[EXERCISE INSTRUCTIONS] What lines of the data include the string "middle"? Copy them all.

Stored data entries
------------------------------

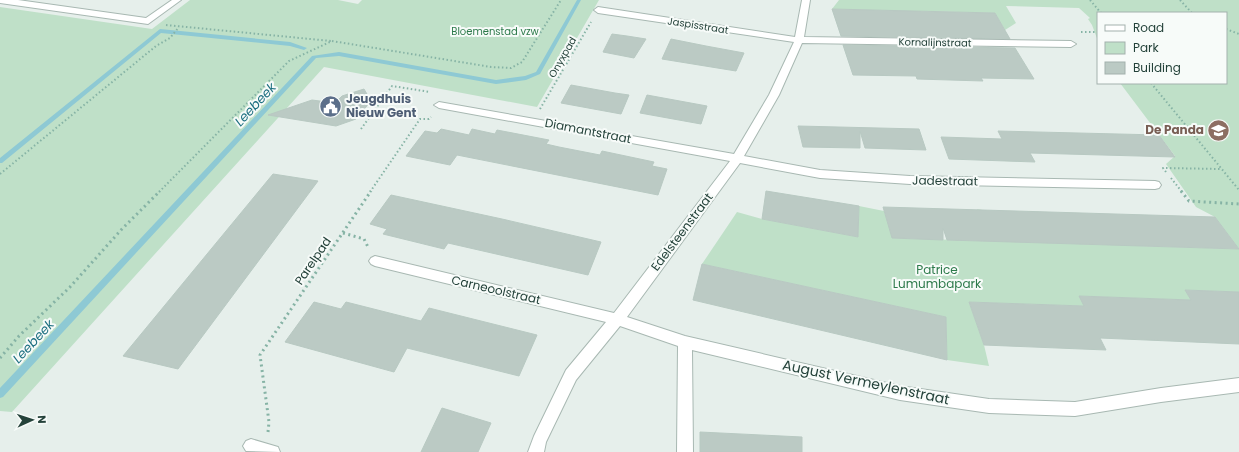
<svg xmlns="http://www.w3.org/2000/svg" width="1239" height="452" font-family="Poppins,sans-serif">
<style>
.green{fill:#bfe0c8}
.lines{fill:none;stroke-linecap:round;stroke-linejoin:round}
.stream{fill:#8ec9d4;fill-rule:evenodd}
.building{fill:#bbcac4;stroke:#b8c9c2}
.minor-casing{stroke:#a8b8b2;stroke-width:2}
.path-far1{stroke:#86b3a5;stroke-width:2;stroke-dasharray:1.5 2.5;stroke-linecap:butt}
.path{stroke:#86b3a5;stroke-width:3;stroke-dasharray:2 3.5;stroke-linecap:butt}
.minor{fill:#fff;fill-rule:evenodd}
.labels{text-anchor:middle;stroke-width:4;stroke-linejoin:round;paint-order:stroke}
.far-street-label{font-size:10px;fill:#24423a;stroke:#f7fbf9}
.far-park-label{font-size:10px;fill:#2d7a4b;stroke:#f7fbf9}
.service-label{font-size:12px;font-weight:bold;fill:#4e5e75;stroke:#f7fbf9;text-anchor:start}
.education-label{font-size:12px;font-weight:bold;fill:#785e54;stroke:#f7fbf9;text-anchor:end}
.street-label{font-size:12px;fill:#24423a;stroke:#f7fbf9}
.park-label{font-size:12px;fill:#2d7a4b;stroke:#f7fbf9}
.water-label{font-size:13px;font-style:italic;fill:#1c6f80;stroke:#f7fbf9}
.near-street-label{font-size:14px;fill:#24423a;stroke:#f7fbf9}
</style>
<rect width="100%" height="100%" fill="#e6efeb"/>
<path class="green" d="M190 0H338L358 4 362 0H599L537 107 324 67 12 412 0 411V7L152 29Z
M839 0H1239V292L1185 290 1191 300 1080 296 1084 306 969 302 984 345 989 366 947 360 946 317 702 264 737 212 762 219 858 237 859 206 884 211 893 238 989 241 977 209 1003 214 1015 242 1114 245 1095 213 1122 218 1139 246 1239 249 1215 217 1196 207 1166 164 1175 156 1120 83H1226V13H1098V41L1092 25 1088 19 1090 18 1079 8 1006 6 1016 23 1005 30 995 13 921 11 913 27 905 11 832 9Z"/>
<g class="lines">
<path class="stream" d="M577 0H581L540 74 526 80 496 84 339 56 316 58 3 397 0 398V388L312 56 339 52 496 80 525 76 536 72Z
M160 29 290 42 307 48 304 50 290 46 161 33 2 163H0V158Z"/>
</g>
<path class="building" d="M832 9 995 13 1010 39 841 36Z
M612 34 627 36 646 39 634 58 603 52Z
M671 39 706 46 744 53 736 71 662 59Z
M843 45 1015 48 1034 79 981 78 983 81 917 79 916 76 853 75Z
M571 85 615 93 629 95 621 114 561 103Z
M364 89 371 101 356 119 336 126 268 115 312 100 335 103 342 96Z
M647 95 707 106 701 124 640 113Z
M798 126 919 129 926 150 865 148 860 131V148L803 147Z
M441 129 469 135 472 129 495 134 497 130 549 140 546 144 559 147 600 155 602 151 654 162 652 166 667 169 658 195 457 155 450 165 406 156 425 131 437 133Z
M998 131 1159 135 1175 157 1030 153 1035 162 949 159 941 137 1002 139Z
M273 174 318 181 178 369 123 356Z
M766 191 859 206 858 237 762 219Z
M391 195 502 219 601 242 588 275 448 243 444 249 383 234 387 229 370 224Z
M883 207 1215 217 1239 249 947 240 943 228V240L892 238Z
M702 264 946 317 947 360 693 300Z
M1185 290 1239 292V344L1100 338 1106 350 984 345 969 302 1084 306 1079 296 1191 300Z
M314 302 341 309 346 302 421 321 429 308 537 335 519 376 407 348 394 372 285 342Z
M442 408 491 423 478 452H421Z
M700 432 802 437V452H700Z"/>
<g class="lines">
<defs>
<path id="minor" d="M0 0H18L146 18 172 0H181L148 24 0 3Z
M802 0H810L804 37 1071 41 1076 44 1071 47 802 43 779 95 744 156 820 170 910 176 1155 181 1159 182 1161 185 1159 188 1155 189 910 184 820 178 740 163 627 317 685 336 900 386 989 399 1075 402 1161 388 1239 378V392L1161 402 1075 416 989 413 900 400 692 350 693 452H677L678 346 620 326 576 380 546 442 544 452H528L534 436 566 370 606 322 375 266 371 264 369 261 371 258 375 256 614 313 730 161 439 108 434 105 439 102 734 154 769 95 794 42 598 13 594 10 598 7 795 37Z
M251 439 278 447 280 452 246 451 243 446 246 441Z"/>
</defs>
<use href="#minor" class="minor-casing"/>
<path class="path-far1" d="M1090 0 1101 13
M1180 0 1192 13
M166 25 331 41
M1226 29 1239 34
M1081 32H1098
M1151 83 1239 190
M540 109 591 22
M361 129 392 86 430 92
M1166 172 1163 168 1221 169
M0 174 156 46 170 38 179 27
M1171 178 1182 192
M159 192 289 61 332 41 491 67 511 68 522 62 561 0
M370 192 420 119H429L431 117"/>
<path class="path" d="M1181 191 1189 201 1239 204
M343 233 364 239 368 247
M0 358 19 336 70 287 121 230 160 191
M268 432 269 422 260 355 371 191"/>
<use href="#minor" class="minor"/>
</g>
<defs>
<symbol id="civic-disc" viewBox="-11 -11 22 22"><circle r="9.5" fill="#5c6f8a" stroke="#f7fbf9"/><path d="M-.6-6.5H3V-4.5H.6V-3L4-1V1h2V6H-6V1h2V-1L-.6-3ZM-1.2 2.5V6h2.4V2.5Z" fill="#fff"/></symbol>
<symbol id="school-disc" viewBox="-11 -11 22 22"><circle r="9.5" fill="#8d6e63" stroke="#f7fbf9"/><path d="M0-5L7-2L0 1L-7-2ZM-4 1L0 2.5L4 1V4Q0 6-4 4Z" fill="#fff"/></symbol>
</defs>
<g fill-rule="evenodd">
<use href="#civic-disc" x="318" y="94" width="25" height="25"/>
<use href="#school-disc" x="1206" y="118" width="25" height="25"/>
</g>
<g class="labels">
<g class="far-street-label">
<text transform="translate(698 25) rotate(9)" y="4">Jaspisstraat</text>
<text transform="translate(935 42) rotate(1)" y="4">Kornalijnstraat</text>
<text transform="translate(562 57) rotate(-60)" y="4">Onyxpad</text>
</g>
<g class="far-park-label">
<text x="495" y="35">Bloemenstad vzw</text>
</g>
<g class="service-label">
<text x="346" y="103">Jeugdhuis<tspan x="346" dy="14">Nieuw Gent</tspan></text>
</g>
<g class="education-label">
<text x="1204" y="134">De Panda</text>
</g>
<g class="street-label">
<text transform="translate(588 131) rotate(11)" y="4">Diamantstraat</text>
<text transform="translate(945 181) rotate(1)" y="4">Jadestraat</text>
<text transform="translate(682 232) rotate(-53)" y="4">Edelsteenstraat</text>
<text transform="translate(313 261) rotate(-56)" y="4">Parelpad</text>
<text transform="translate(496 290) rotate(13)" y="4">Carneoolstraat</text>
</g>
<g class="park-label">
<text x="937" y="274">Patrice<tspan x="937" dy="14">Lumumbapark</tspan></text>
</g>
<g class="water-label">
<text transform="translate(255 104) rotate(-47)" y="5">Leebeek</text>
<text transform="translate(33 341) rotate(-47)" y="5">Leebeek</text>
</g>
<g class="near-street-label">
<text transform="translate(866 382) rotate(12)" y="5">August Vermeylenstraat</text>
</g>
</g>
<rect x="1097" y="12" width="130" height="72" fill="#f7fbf9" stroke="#a3b1ad"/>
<rect x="1105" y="25" width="20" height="6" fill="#ffffff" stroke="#a3b1ad"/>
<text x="1133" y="32" font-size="12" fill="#24423a">Road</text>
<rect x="1105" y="42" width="20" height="12" fill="#bfe0c8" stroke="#a3b1ad"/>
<text x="1133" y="52" font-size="12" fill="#24423a">Park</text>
<rect x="1105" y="62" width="20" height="12" fill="#bbcac4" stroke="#a3b1ad"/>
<text x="1133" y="72" font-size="12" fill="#24423a">Building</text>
<g transform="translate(32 420) rotate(87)" stroke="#f7fbf9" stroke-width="3" paint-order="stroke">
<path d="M0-3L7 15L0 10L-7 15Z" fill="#24423a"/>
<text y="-6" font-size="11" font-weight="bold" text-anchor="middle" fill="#24423a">N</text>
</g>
</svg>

------------------------------

[WRITTEN RESPONSE]
.labels{text-anchor:middle;stroke-width:4;stroke-linejoin:round;paint-order:stroke}
<text y="-6" font-size="11" font-weight="bold" text-anchor="middle" fill="#24423a">N</text>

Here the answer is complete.